As the NPC1 protein is localized on the endosomal and lysosomal membranes, it was proposed to act downstream of filovirus GP_1,2 engagement of attachment and signaling factors at the cell surface. Indeed, GP_1,2-mediated viral uptake was readily detectable in NPC1-deficient cells, where the virions accumulated in early endosomes, indicating that membrane fusion was not triggered [129]. Proteolytic processing of GP_1,2 and thus exposure of the RBR was a prerequisite of NPC1 binding, as only the cleaved 19 kDa form was able to physically interact with NPC1 [20,130]. Mapping studies revealed that the 19 kDa form binds to the second luminal domain of NPC1 [130] and cell surface presentation of this domain in the context of an artificial receptor molecule was sufficient to allow entry of pseudotypes carrying thermolysin-primed filovirus GP_1,2 [130]. It can be speculated that the interaction between the 19 kDa form of GP_1,2 and NPC1 might expose the GP₂ residues involved in membrane fusion. However, fusion of pseudotypes bearing the primed 19 kDa GP_1,2 with the plasma membrane of target cells expressing the second loop of NPC1 at their surface could not be induced by low pH treatment. Thus, binding of primed GP_1,2 to NPC1 is not sufficient to trigger membrane fusion [130].

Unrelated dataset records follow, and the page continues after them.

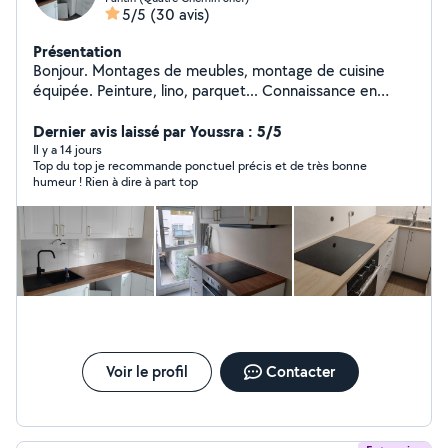
5/5
(30 avis)
Présentation
Bonjour. Montages de meubles, montage de cuisine
équipée. Peinture, lino, parquet... Connaissance en
plomberie et électricité. Sérieux, ponctuelle, minutieux,
soigneux...
Dernier avis laissé par Youssra : 5/5
Il y a 14 jours
Top du top je recommande ponctuel précis et de très bonne
humeur ! Rien à dire à part top
Voir le profil
Contacter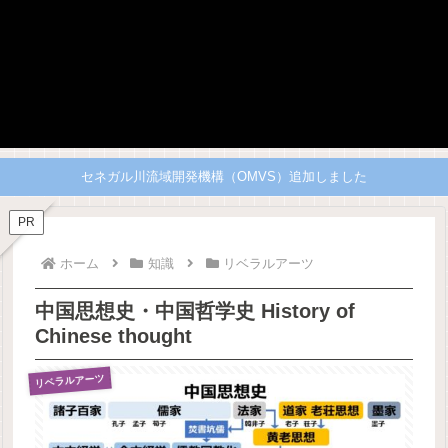
セネガル川流域開発機構（OMVS）追加しました
PR
ホーム
知識
リベラルアーツ
中国思想史・中国哲学史 History of
Chinese thought
リベラルアーツ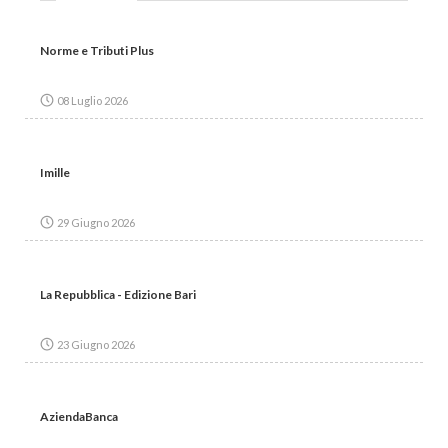
Norme e Tributi Plus
08 Luglio 2026
Imille
29 Giugno 2026
La Repubblica - Edizione Bari
23 Giugno 2026
AziendaBanca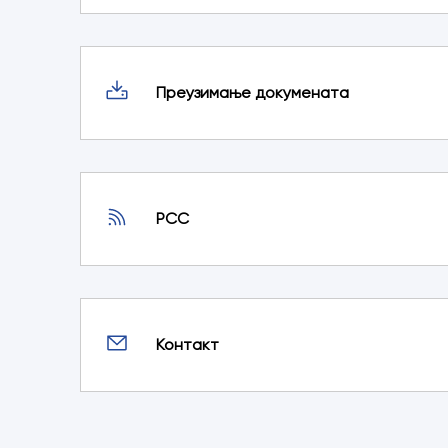
Преузимање докумената
РСС
Контакт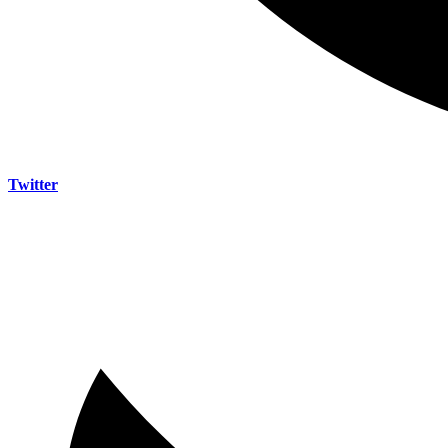
Twitter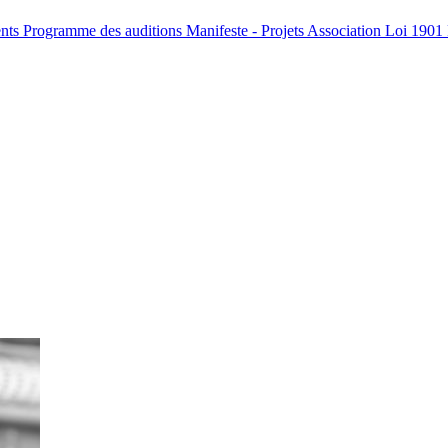
ents
Programme des auditions
Manifeste - Projets
Association Loi 1901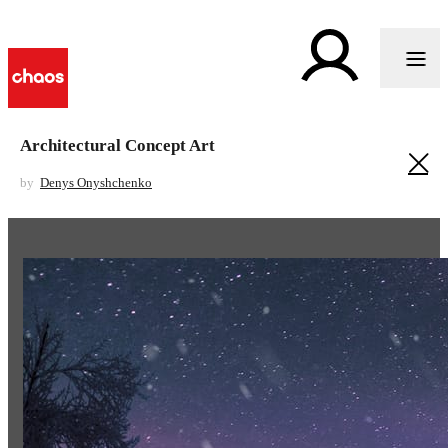
Architectural Concept Art
by
Denys Onyshchenko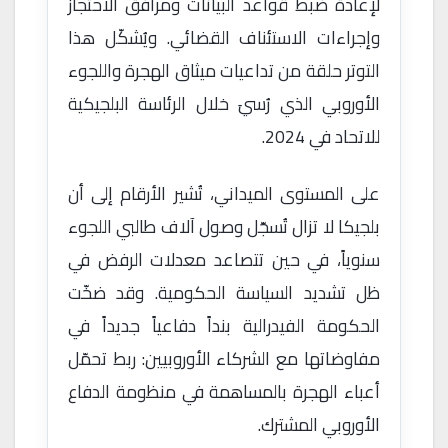
لإعادة ضبط قواعد البيانات ومرافق الاحتجاز
وإجراءات الاستئناف القضائي. ويُشكّل هذا
التوتر حلقة من تداعيات ميثاق الهجرة واللجوء
الأوروبي الذي رُسيَ خلال الرئاسة البلجيكية
للاتحاد في 2024.
على المستوى الميداني، تُشير الأرقام إلى أن
بلجيكا لا تزال تُسجّل وصول آلاف طالبي اللجوء
سنوياً، في حين تتصاعد معدلات الرفض في
ظل تشديد السياسة الحكومية. وقد ضخّت
الحكومة الفيدرالية بنداً دفاعياً جديداً في
مفاوضاتها مع الشركاء الأوروبيين: ربط تحمّل
أعباء الهجرة بالمساهمة في منظومة الدفاع
الأوروبي المشترك.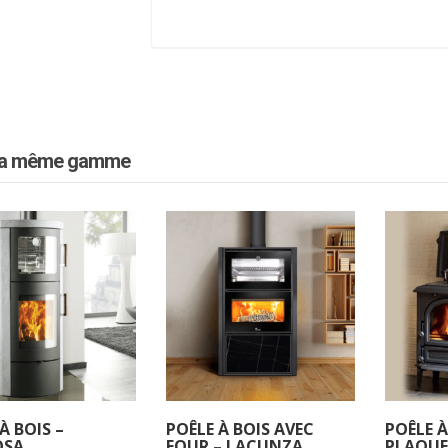
la même gamme
À BOIS –
POÊLE À BOIS AVEC
POÊLE À
OSA
FOUR – LACUNZA
PLAQUE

Besides filoviruses, flaviviruses have also been found to depend on molecules involved in cholesterol transport for infectious entry into host cells. The cholesterol-transport inhibitor U18666A interfered with hepatitis C and Dengue virus (strain TSV01) infection [189,190], and a factor with 40% amino acid identity to NPC1 (named NPC1-like 1, which is only expressed in human hepatocytes and the intestine) was shown to be involved in uptake of hepatitis C virus [191]. In contrast to filovirus infection, however, hepatitis C virus entry mediated by the NPC1-like 1 protein was dependent on cholesterol uptake and no evidence for an interaction between hepatitis C virus and NPC1-like 1 protein has been reported so far [191].

Taken together, the NPC1 protein is a filovirus receptor with unexpected characteristics: In comparison to cell surface receptors used by other viruses, NPC1 is unique in recognizing the filoviral glycoprotein only after uptake into the cell and after proteolytic processing. The identification of small molecule inhibitors directly or indirectly inhibiting NPC1-usage by GP_1,2 for host cell entry [20,129] makes it an attractive candidate for antiviral therapy.